### GIVEN INSTRUCTION 1
In the post about horror fans and Ebert's review, transcribe the stretch from "All right, then--apparently, Roger" through "horror bloggers talking.".
### GIVEN INSTRUCTION 2
Answer these questions from the post about horror fans and Ebert's review:
(a) Ebert was reviewing a remake of which film?
(b) What is the name of the blog CRwM writes for?
(c) Which subgenre's rebirth does the quoted passage call the most recent example?

### EXTRACTED TEXT
*****

All right, then--apparently, Roger Ebert made an offhandedly dismissive remark about horror fans in his review of the Last House on the Left remake, and it's got some horror bloggers talking.
CRwM from And Now the Screaming Starts pulls another quote from the review to refocus the discussion onto the stupidly pointless extremes that too many fans excuse, defend, and cheer on in horror movies. He concludes:
Ultimately, Ebert's correct. He has over-generalized, but he gets the basic dynamic down. Too many horror producers are willing to take the free pass. The rebirth of the slasher subgenre, perhaps the purist expression of the "ugly, nihilistic and cruel" filmmaking Ebert decries (though here Ebert's wrong; these filmmakers very strongly believe in something: they believe they'll make some money), is it most recent example. Uninspired and phoned-in pastiches that are the color-by-numbers paintings of the horror film world, these flicks are the very definition of "free pass." And it’s the fans that are handing the passes out. When fans explain to critics that bad dialogue, lack of characterization, predictable plotting, barely competent camera work, and atrocious acting are part of the point of the subgenre, they're giving these talentless hacks carte blanche to turn in crap work.CRwM and I have been discussing the standards (or lack thereof) of horror fans for a while now. This is sort of reminiscent of the time he complained about horror bloggers being "cultists" with idiosyncratic, even nonsensical criteria that allow them to celebrate even the crappiest movies imaginable. I responded to that here. I'm actually glad he's pushing for higher standards and more coherent criteria when it comes to horror, because we fans really do need those for all the reasons he mentions. At the same time, fans take the positions they do for reasons of their own, and CRwM is usually candid enough to admit those reasons are unknown or incomprehensible to him.

*****

(Saved data entries)
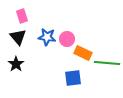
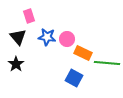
pink rectangle: moved 7 px right
blue square: moved 1 px right; rotated 36 degrees clockwise
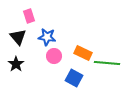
pink circle: moved 13 px left, 17 px down
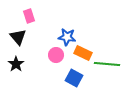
blue star: moved 20 px right
pink circle: moved 2 px right, 1 px up
green line: moved 1 px down
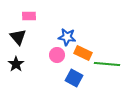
pink rectangle: rotated 72 degrees counterclockwise
pink circle: moved 1 px right
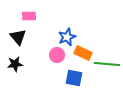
blue star: rotated 30 degrees counterclockwise
black star: moved 1 px left; rotated 28 degrees clockwise
blue square: rotated 18 degrees counterclockwise
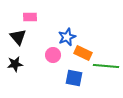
pink rectangle: moved 1 px right, 1 px down
pink circle: moved 4 px left
green line: moved 1 px left, 2 px down
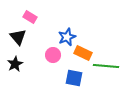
pink rectangle: rotated 32 degrees clockwise
black star: rotated 21 degrees counterclockwise
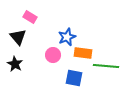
orange rectangle: rotated 18 degrees counterclockwise
black star: rotated 14 degrees counterclockwise
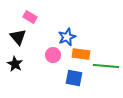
orange rectangle: moved 2 px left, 1 px down
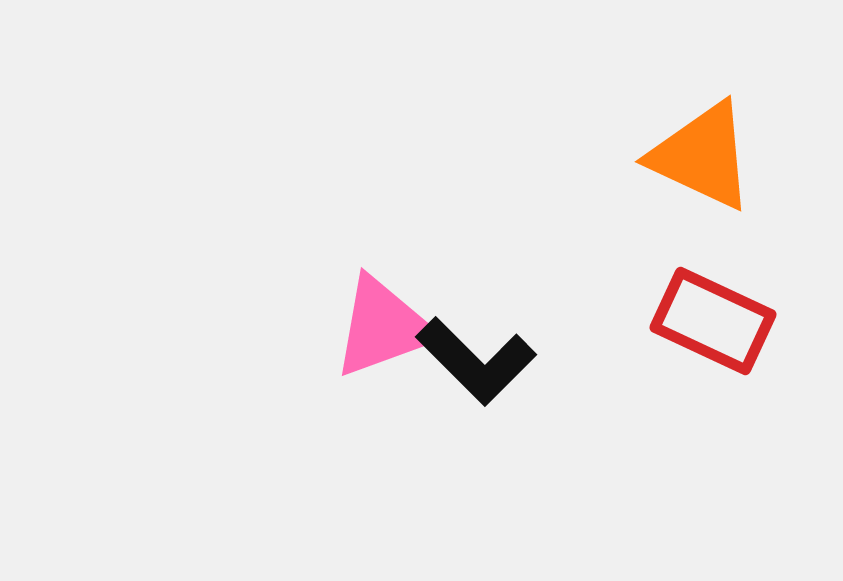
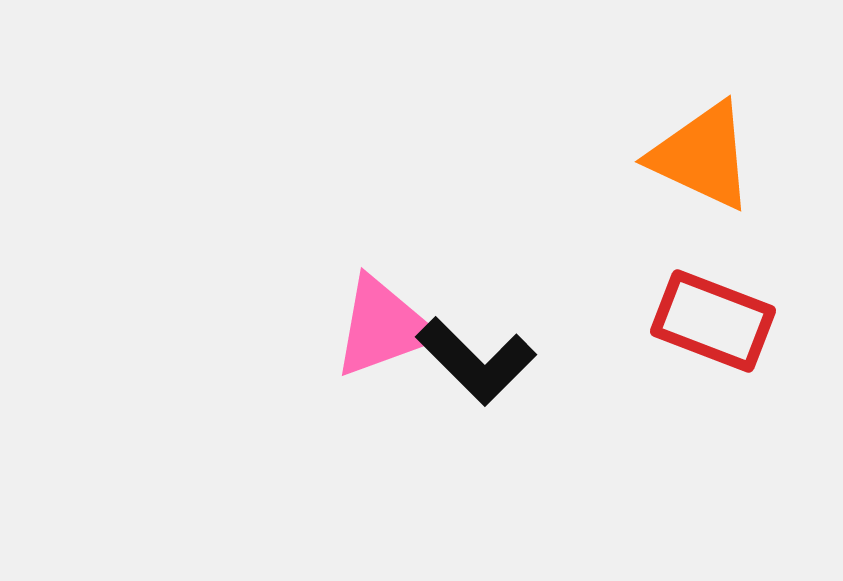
red rectangle: rotated 4 degrees counterclockwise
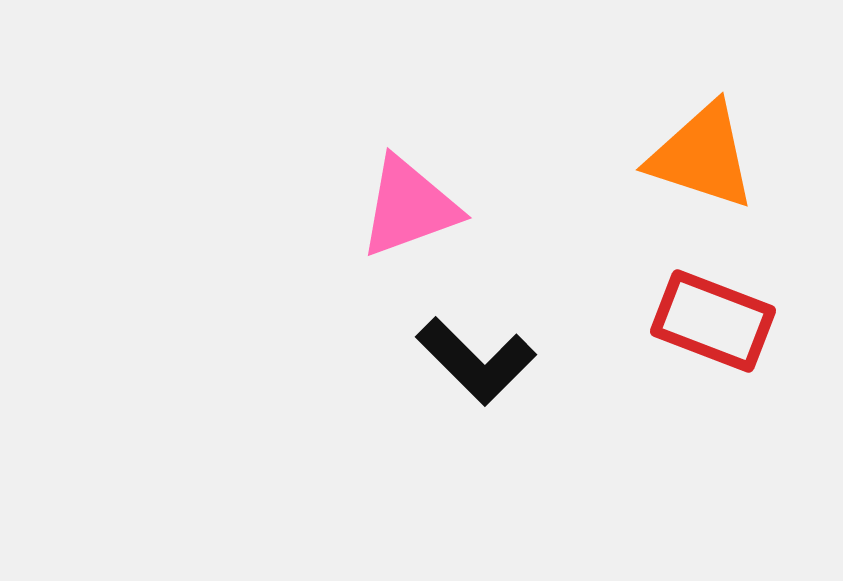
orange triangle: rotated 7 degrees counterclockwise
pink triangle: moved 26 px right, 120 px up
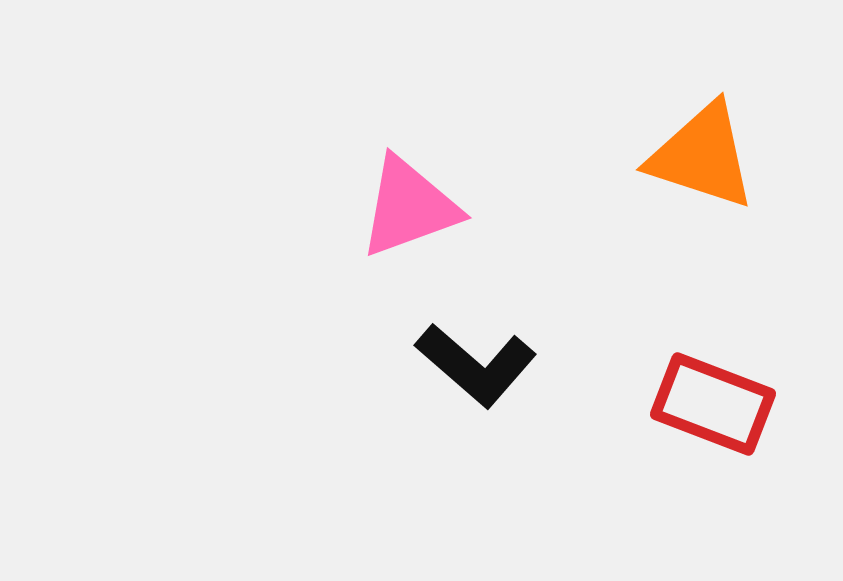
red rectangle: moved 83 px down
black L-shape: moved 4 px down; rotated 4 degrees counterclockwise
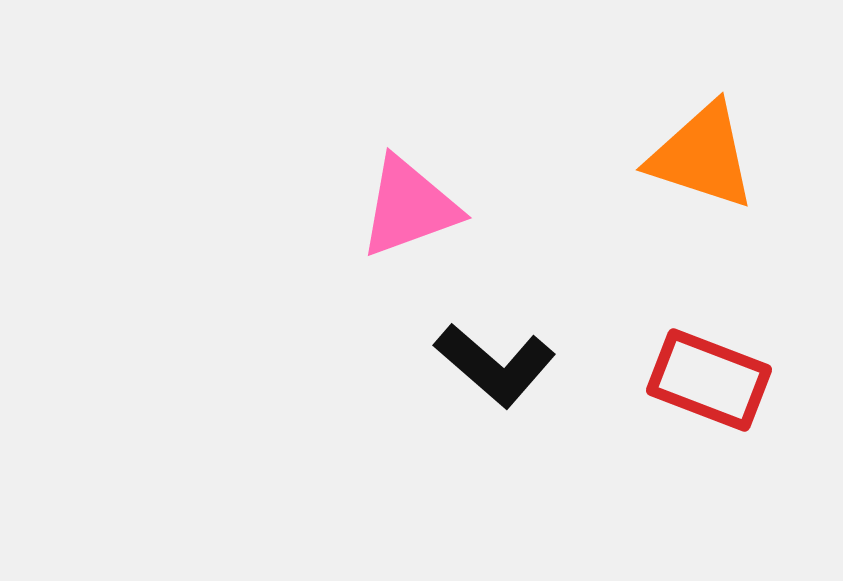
black L-shape: moved 19 px right
red rectangle: moved 4 px left, 24 px up
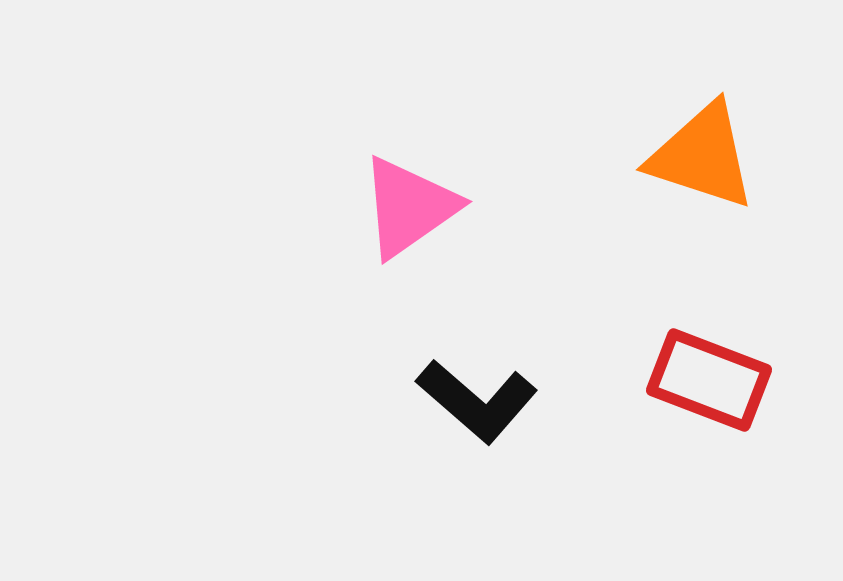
pink triangle: rotated 15 degrees counterclockwise
black L-shape: moved 18 px left, 36 px down
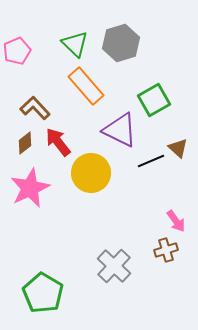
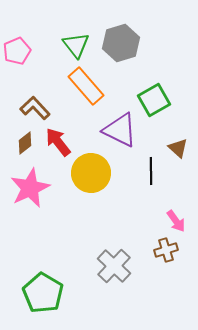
green triangle: moved 1 px right, 1 px down; rotated 8 degrees clockwise
black line: moved 10 px down; rotated 68 degrees counterclockwise
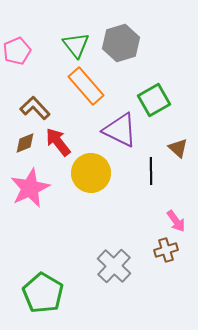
brown diamond: rotated 15 degrees clockwise
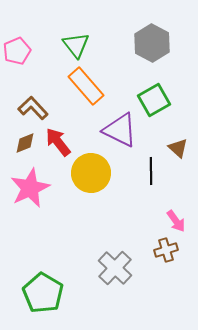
gray hexagon: moved 31 px right; rotated 15 degrees counterclockwise
brown L-shape: moved 2 px left
gray cross: moved 1 px right, 2 px down
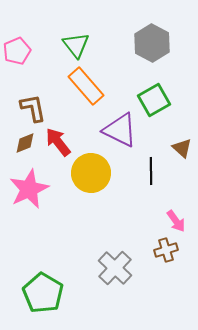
brown L-shape: rotated 32 degrees clockwise
brown triangle: moved 4 px right
pink star: moved 1 px left, 1 px down
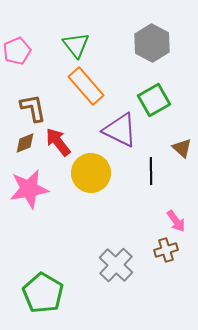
pink star: rotated 15 degrees clockwise
gray cross: moved 1 px right, 3 px up
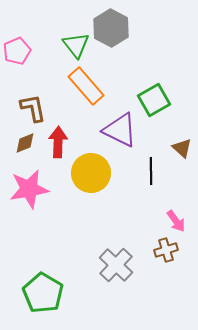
gray hexagon: moved 41 px left, 15 px up
red arrow: rotated 40 degrees clockwise
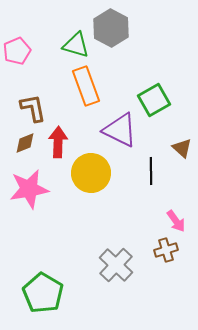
green triangle: rotated 36 degrees counterclockwise
orange rectangle: rotated 21 degrees clockwise
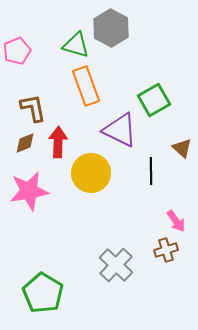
pink star: moved 2 px down
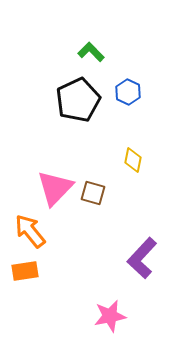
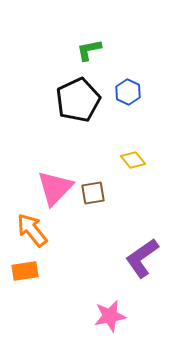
green L-shape: moved 2 px left, 2 px up; rotated 56 degrees counterclockwise
yellow diamond: rotated 50 degrees counterclockwise
brown square: rotated 25 degrees counterclockwise
orange arrow: moved 2 px right, 1 px up
purple L-shape: rotated 12 degrees clockwise
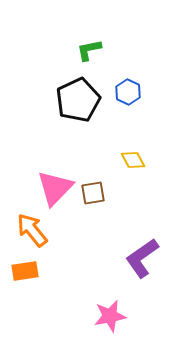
yellow diamond: rotated 10 degrees clockwise
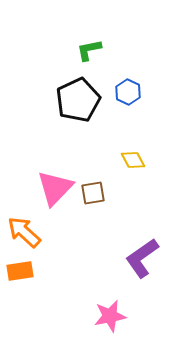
orange arrow: moved 8 px left, 2 px down; rotated 9 degrees counterclockwise
orange rectangle: moved 5 px left
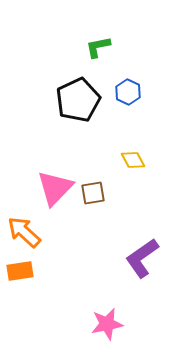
green L-shape: moved 9 px right, 3 px up
pink star: moved 3 px left, 8 px down
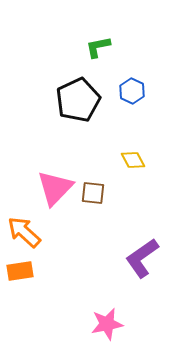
blue hexagon: moved 4 px right, 1 px up
brown square: rotated 15 degrees clockwise
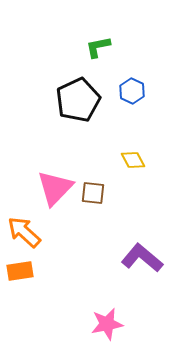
purple L-shape: rotated 75 degrees clockwise
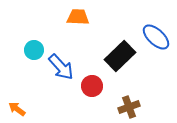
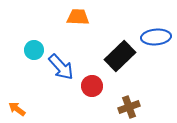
blue ellipse: rotated 48 degrees counterclockwise
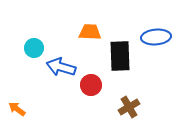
orange trapezoid: moved 12 px right, 15 px down
cyan circle: moved 2 px up
black rectangle: rotated 48 degrees counterclockwise
blue arrow: rotated 148 degrees clockwise
red circle: moved 1 px left, 1 px up
brown cross: rotated 10 degrees counterclockwise
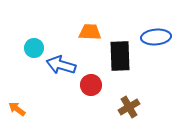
blue arrow: moved 2 px up
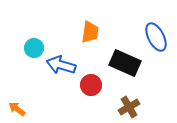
orange trapezoid: rotated 95 degrees clockwise
blue ellipse: rotated 68 degrees clockwise
black rectangle: moved 5 px right, 7 px down; rotated 64 degrees counterclockwise
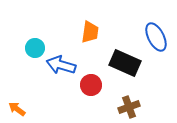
cyan circle: moved 1 px right
brown cross: rotated 10 degrees clockwise
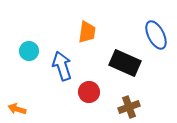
orange trapezoid: moved 3 px left
blue ellipse: moved 2 px up
cyan circle: moved 6 px left, 3 px down
blue arrow: moved 1 px right, 1 px down; rotated 56 degrees clockwise
red circle: moved 2 px left, 7 px down
orange arrow: rotated 18 degrees counterclockwise
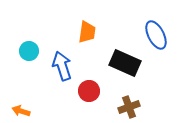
red circle: moved 1 px up
orange arrow: moved 4 px right, 2 px down
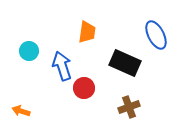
red circle: moved 5 px left, 3 px up
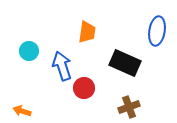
blue ellipse: moved 1 px right, 4 px up; rotated 36 degrees clockwise
orange arrow: moved 1 px right
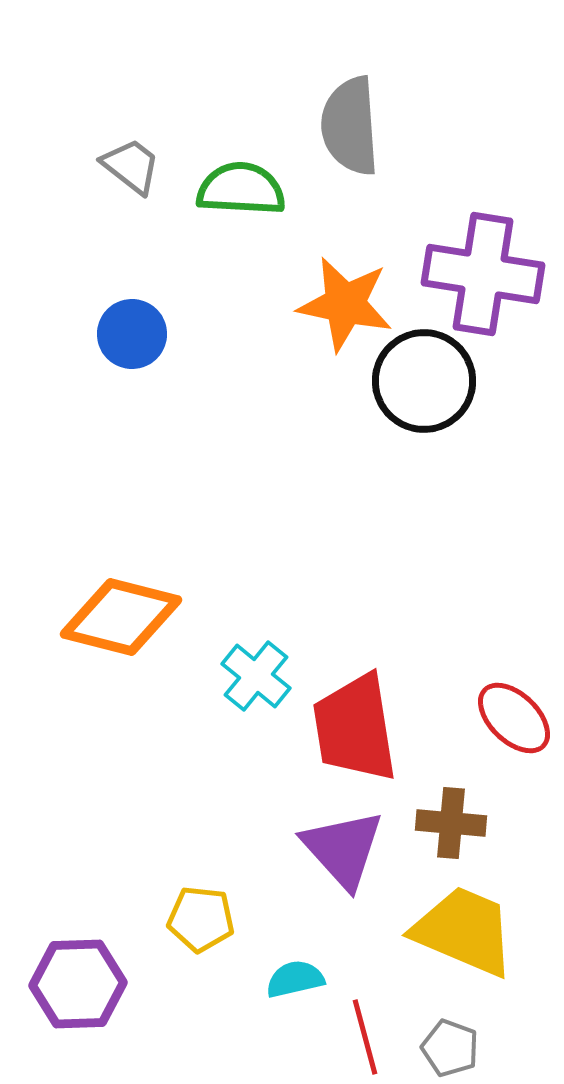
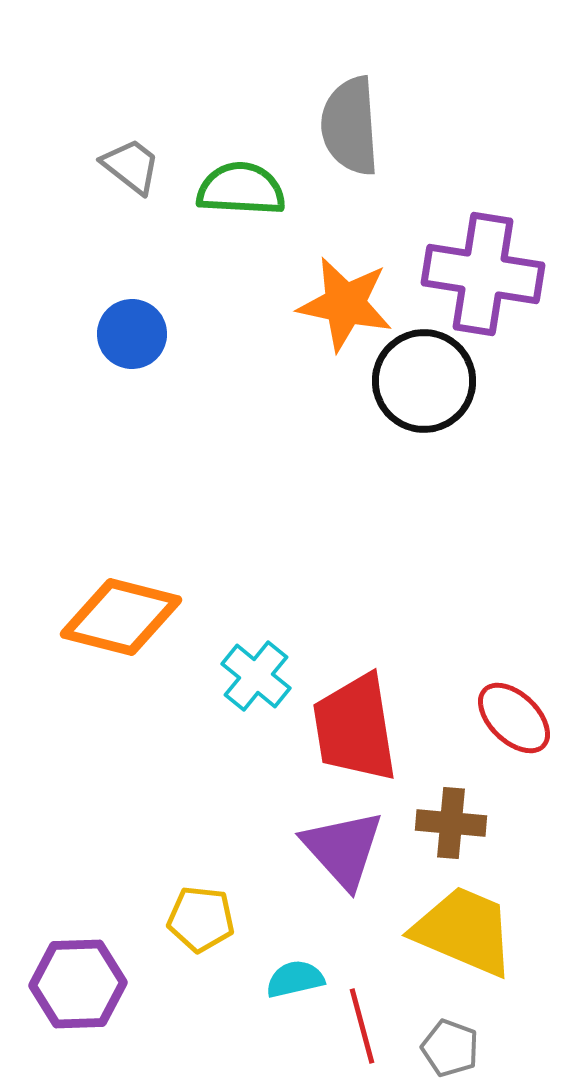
red line: moved 3 px left, 11 px up
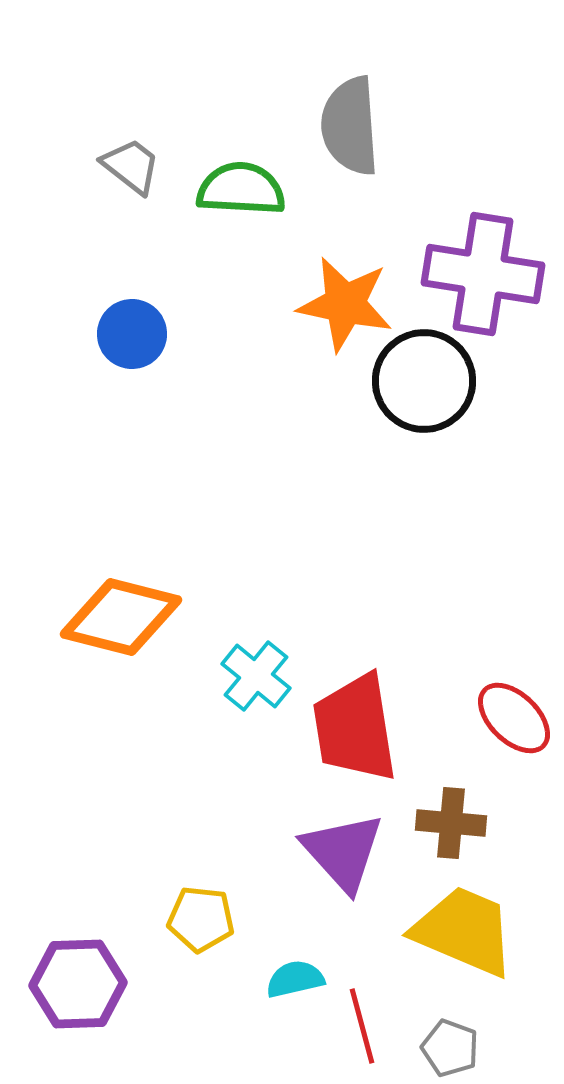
purple triangle: moved 3 px down
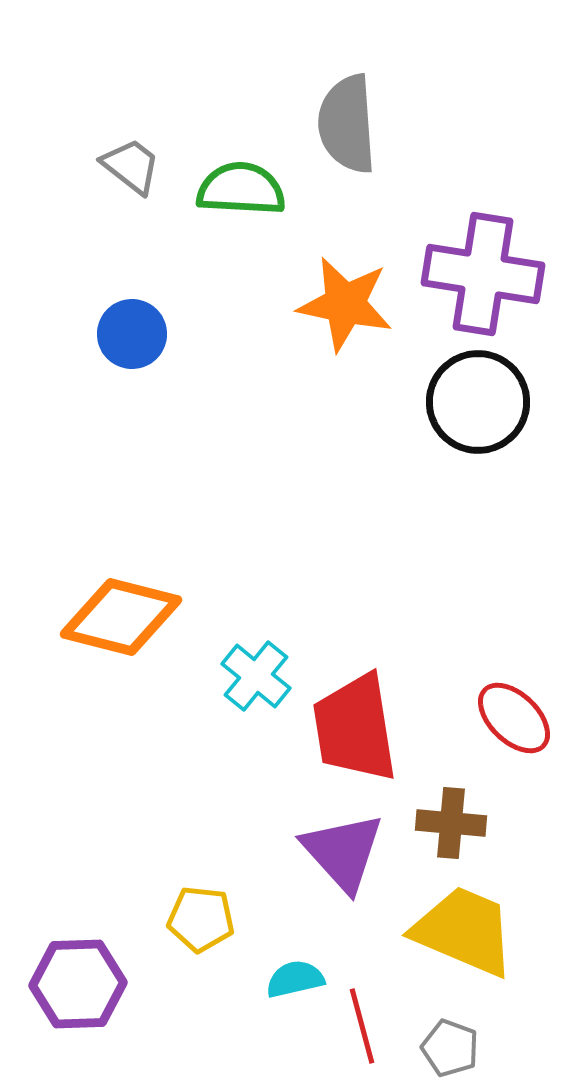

*****

### FULL ANSWER 1
All right, then--apparently, Roger Ebert made an offhandedly dismissive remark about horror fans in his review of the Last House on the Left remake, and it's got some horror bloggers talking.

### FULL ANSWER 2
(a) The Last House on the Left
(b) And Now the Screaming Starts
(c) The slasher subgenre